## Exercise requirements:
Would you output the lines from the one containing "[92,147,191,160] information ->" through the final line of the entries, exactly and with pictures omitted?

## Extracted information:
───

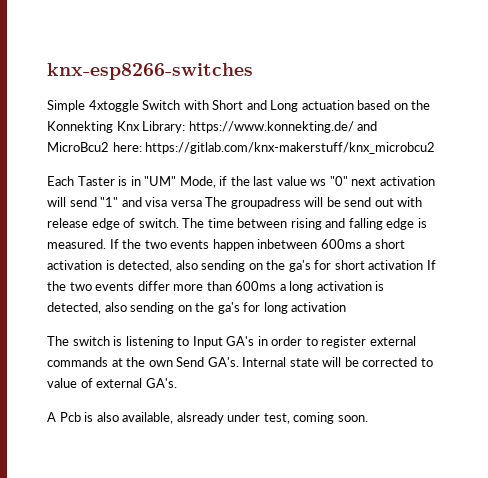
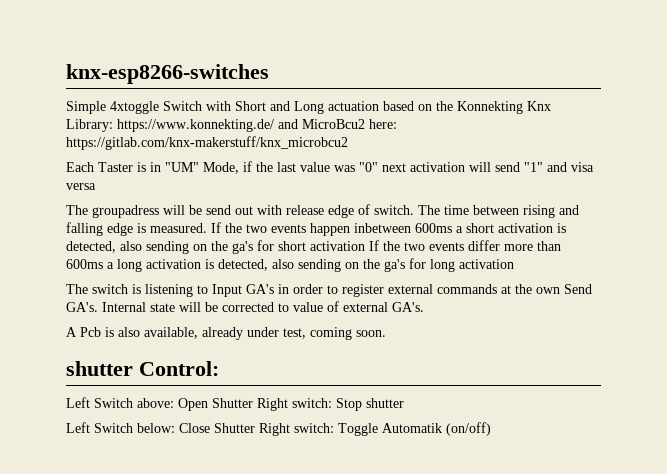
[310,179,327,186] ws -> [334,165,355,172] was
(202, 203) none -> (96, 186) //
[176,412,224,424] alsready -> [202,327,243,340] already
(368, 418) none -> [66,361,219,376] [66,397,404,411] [66,422,491,436] // shutter Control: // Left Switch above: Open Shutter Right switch: Stop shutter // Left Switch below: Close Shutter Right switch: Toggle Automatik (on/off)

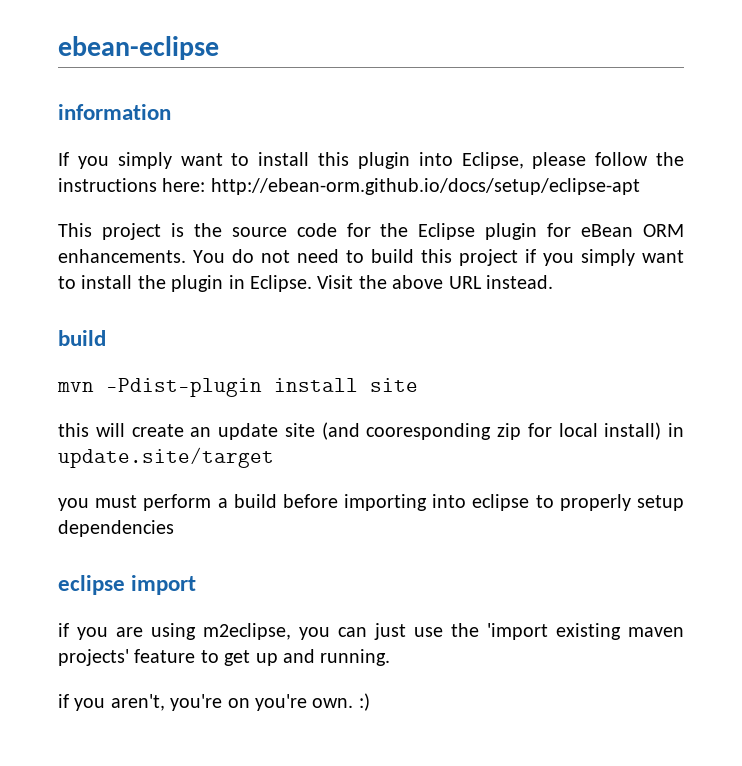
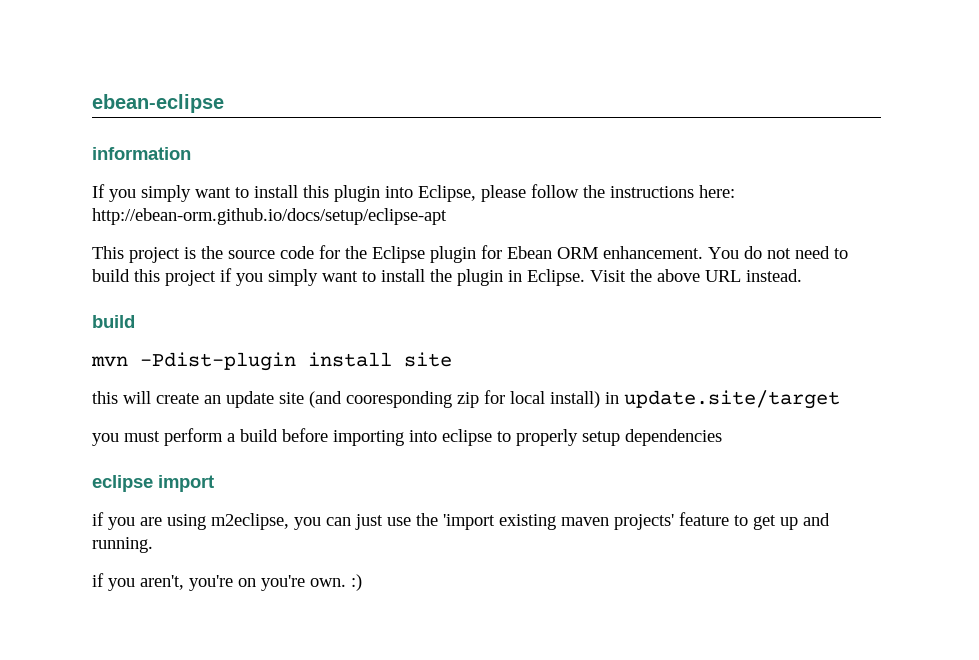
[581,224,684,237] [58,249,186,263] eBean ORM enhancements. -> [507,246,703,259] Ebean ORM enhancement.

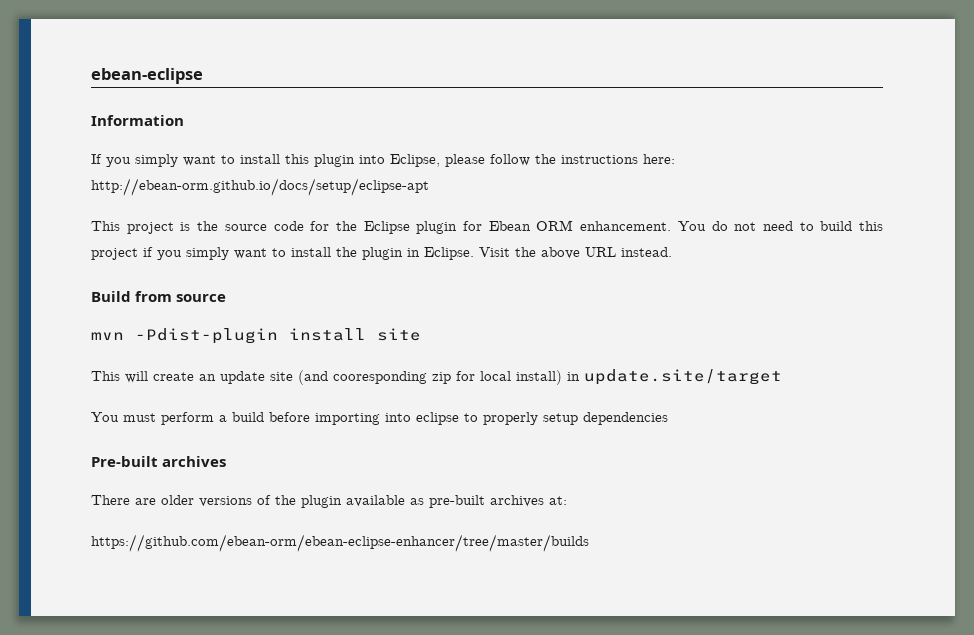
[92,147,191,160] information -> [91,115,184,126] Information
[92,315,135,328] build -> [91,291,227,302] Build from source
[92,391,118,404] this -> [91,371,120,381] This
[92,433,119,446] you -> [91,412,119,422] You
[92,475,214,492] [92,512,830,530] [92,537,153,553] [92,573,362,591] eclipse import // if you are using m2eclipse, you can just use the 'import existing maven projects' feature to get up and running. // if you aren't, you're on you're own. :) -> [91,456,227,467] [91,495,567,508] [91,534,589,552] Pre-built archives // There are older versions of the plugin available as pre-built archives at: // https://github.com/ebean-orm/ebean-eclipse-enhancer/tree/master/builds

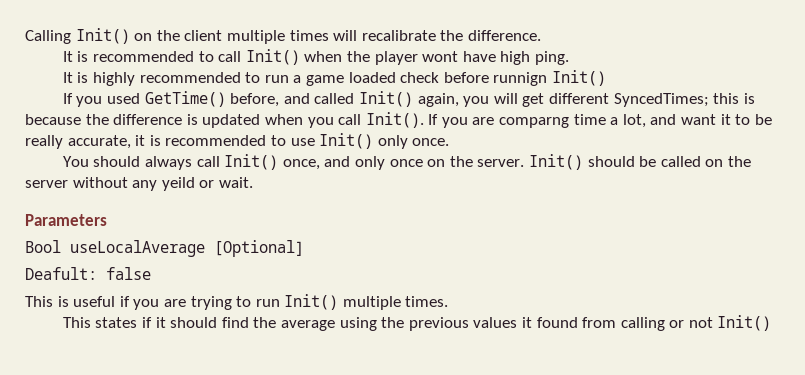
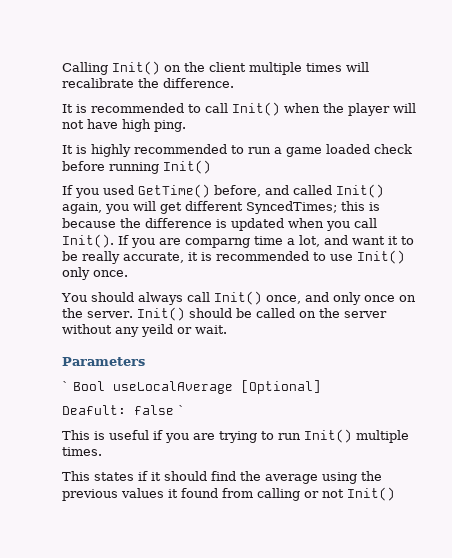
[422,51,459,62] wont -> [393,103,416,113] [62,120,84,129] will not
[493,72,548,86] runnign -> [109,162,159,174] running
(107, 220) none -> [62,381,69,391] `
(151, 273) none -> [178,405,185,415] `

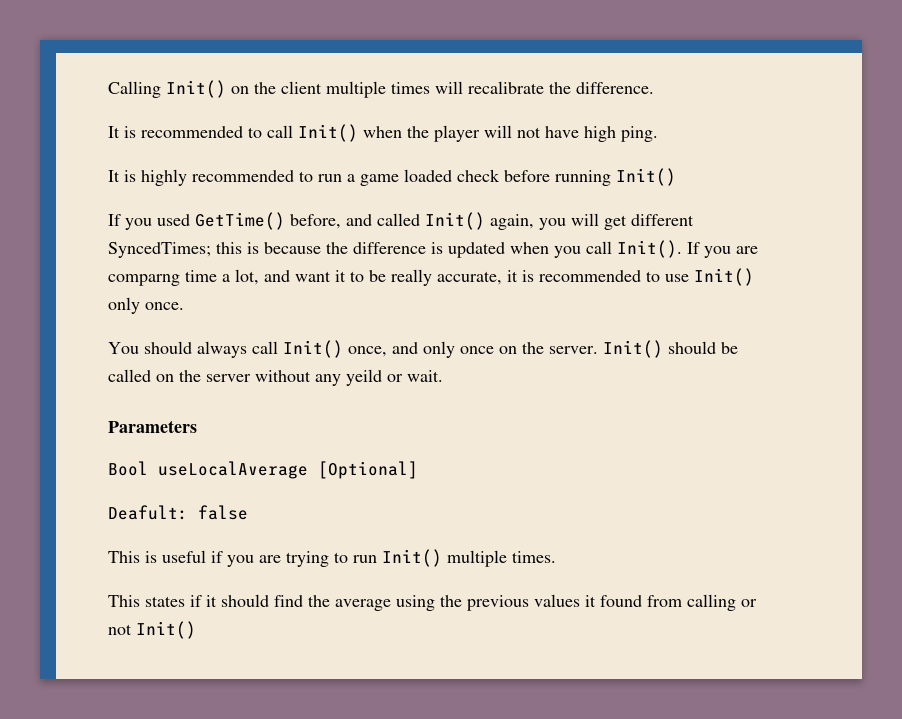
[62,381,69,391] ` -> (197, 426) none
[178,405,185,415] ` -> (248, 512) none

───

## Response to this exercise:
[92,147,191,160] information -> [91,115,184,126] Information
[92,315,135,328] build -> [91,291,227,302] Build from source
[92,391,118,404] this -> [91,371,120,381] This
[92,433,119,446] you -> [91,412,119,422] You
[92,475,214,492] [92,512,830,530] [92,537,153,553] [92,573,362,591] eclipse import // if you are using m2eclipse, you can just use the 'import existing maven projects' feature to get up and running. // if you aren't, you're on you're own. :) -> [91,456,227,467] [91,495,567,508] [91,534,589,552] Pre-built archives // There are older versions of the plugin available as pre-built archives at: // https://github.com/ebean-orm/ebean-eclipse-enhancer/tree/master/builds

[422,51,459,62] wont -> [393,103,416,113] [62,120,84,129] will not
[493,72,548,86] runnign -> [109,162,159,174] running
(107, 220) none -> [62,381,69,391] `
(151, 273) none -> [178,405,185,415] `

[62,381,69,391] ` -> (197, 426) none
[178,405,185,415] ` -> (248, 512) none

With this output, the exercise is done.